Eleven years have passed since Richard Wilbur won his second Pulitzer Prize for New and Collected Poems. In the years
that followed, devotees of his formalist verse have scoured poetry periodicals to find the former US Poet Laureate’s sporadically published poetry. The 26 original poems and translations collected in this new volume live up to the expectations that follow such a celebrated master, and they treat readers to the pleasures of self-consciously crafted lyric verse. Thematically, the poems are loosely linked together by explorations of the paradoxical relationship between the comfortable stability of memory and the imperative uncertainty of the present moment. Wilbur’s expert versification reveals this mystery to be part of everyday experience: “This Pleasing Anxious Being” mines the memories of childhood to grasp for fleeting moments of security, while “Icons” searches for permanence behind the carefully constructed images of celebrities.
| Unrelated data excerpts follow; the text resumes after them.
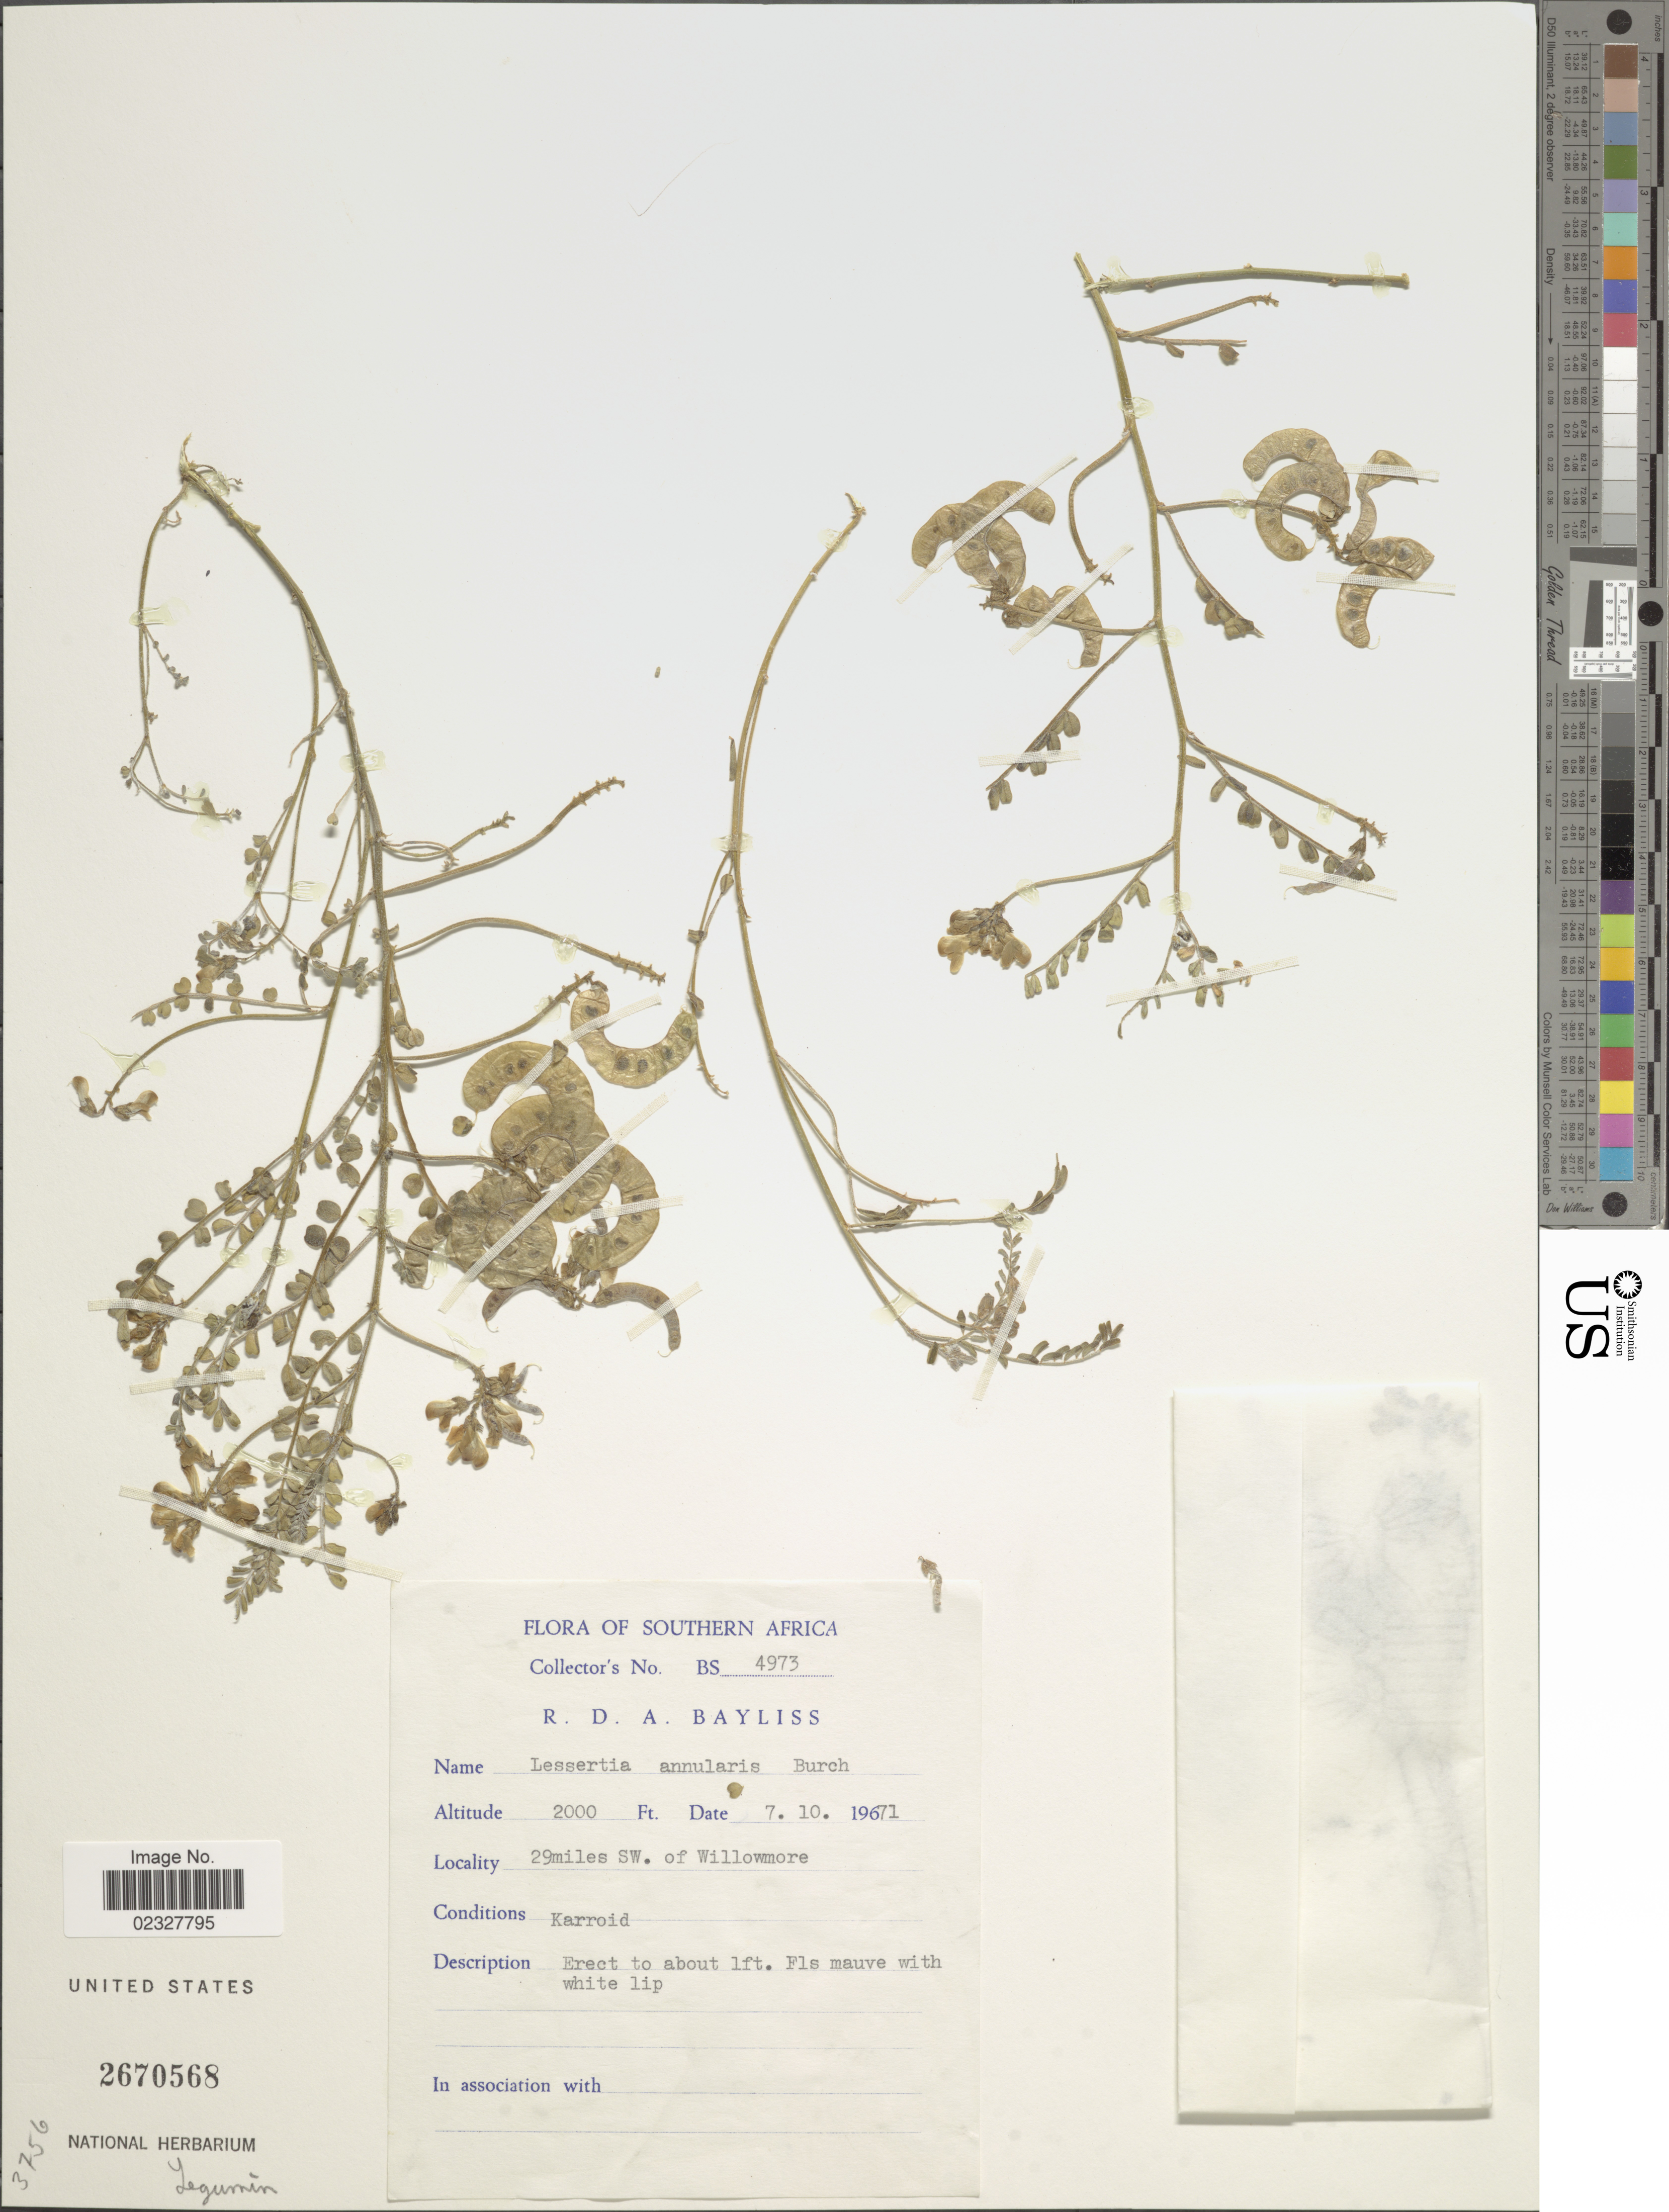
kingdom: Plantae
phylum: Tracheophyta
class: Magnoliopsida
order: Fabales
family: Fabaceae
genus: Lessertia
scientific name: Lessertia annularis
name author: Burch.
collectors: R. Bayliss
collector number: BS4973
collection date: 1971-10-07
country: South Africa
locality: Southern Africa. 29miles SW. of Willowmore.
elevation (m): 610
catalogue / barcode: US 2670568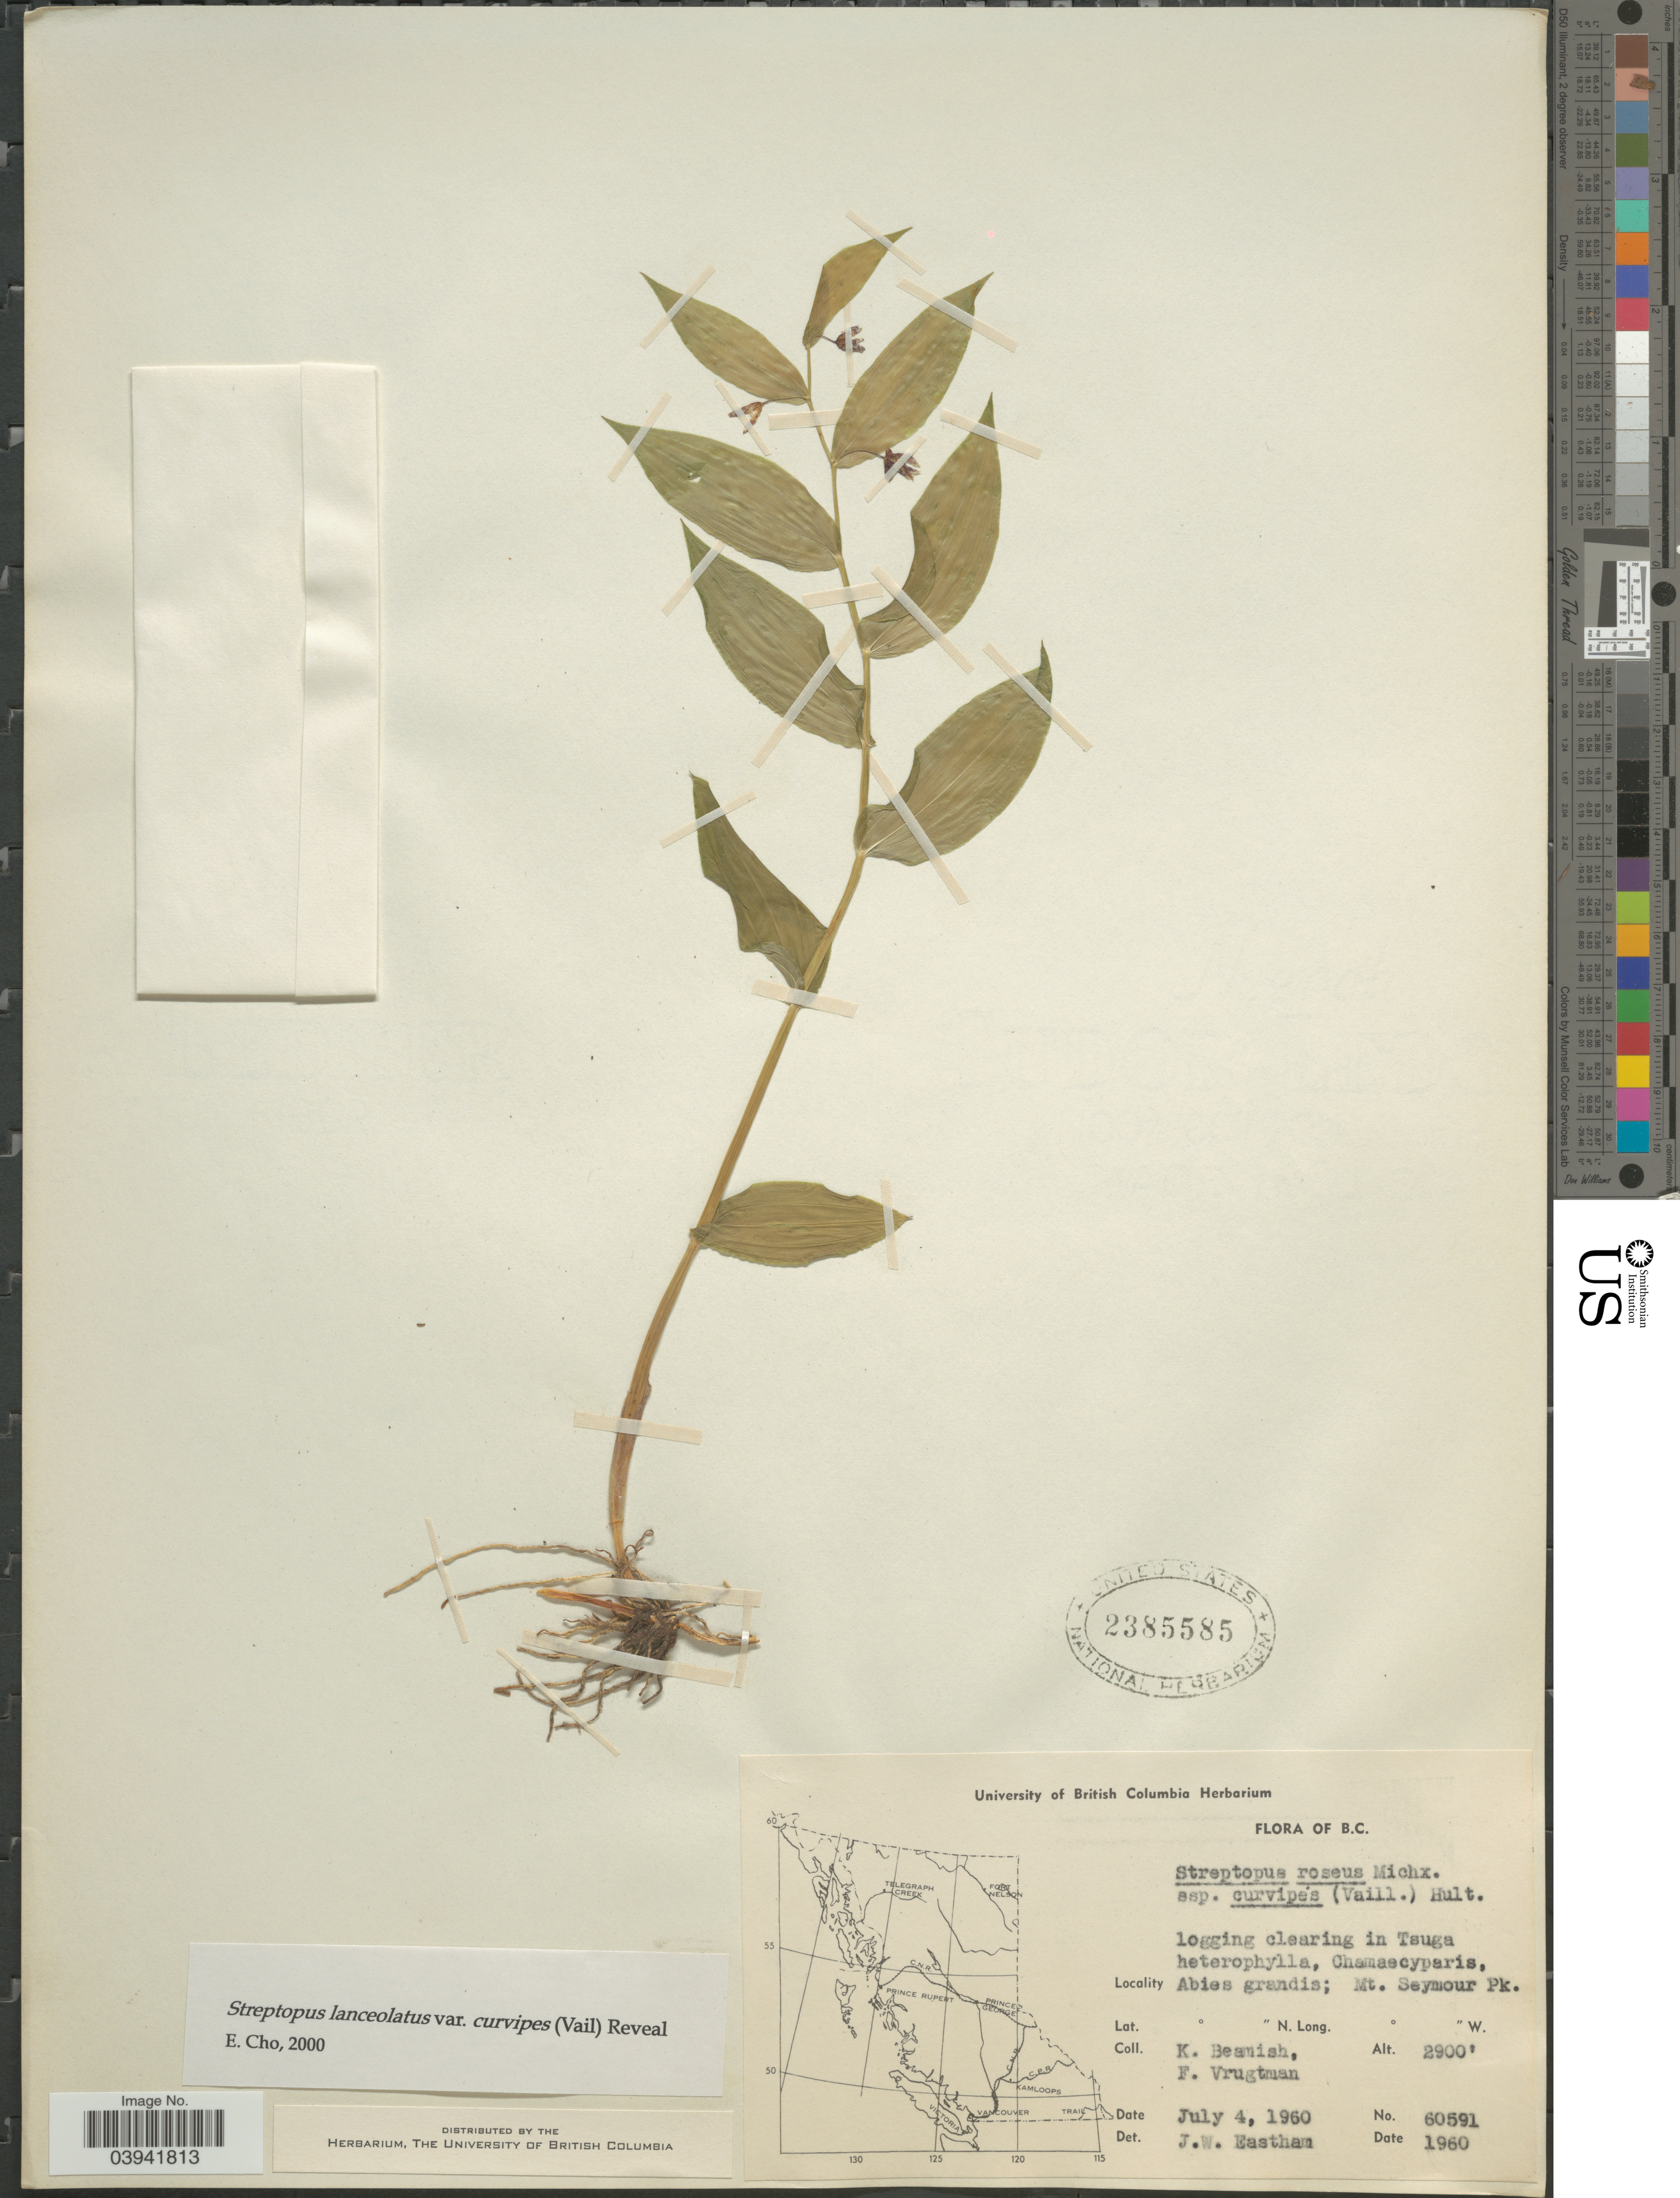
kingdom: Plantae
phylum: Tracheophyta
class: Liliopsida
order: Liliales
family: Liliaceae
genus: Streptopus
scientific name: Streptopus lanceolatus var. curvipes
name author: (Vail) Reveal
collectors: K. Beamish & F. Vrugtman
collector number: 60591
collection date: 1960-07-04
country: Canada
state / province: British Columbia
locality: Mt. Seymour Pk.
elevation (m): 884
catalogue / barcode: US 2385585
The lyric translations of French, Romanian, and Bulgarian poets also echo this theme, perhaps most poignantly in Valeri Petrov’s struggle with memories of friends hanged by the Nazis during WWII. In addition to the lyric translations, carefully crafted translations of MoliSþre’s prologue to Amphitryon and a canto of Dante’s Inferno are presented. The title poem suggests that the joyful capture of these transcendent moments is the poet’s calling, and here, to the great delight of his readers, Wilbur once again demonstrates his mastery of seeing and reproducing such moments. The graceful combination of virtuoso formal verse and fully matured wisdom produces a tightly woven group of poems and
translations that reinforce Wilbur’s standing as one of the great poetic craftsmen of the 20th century.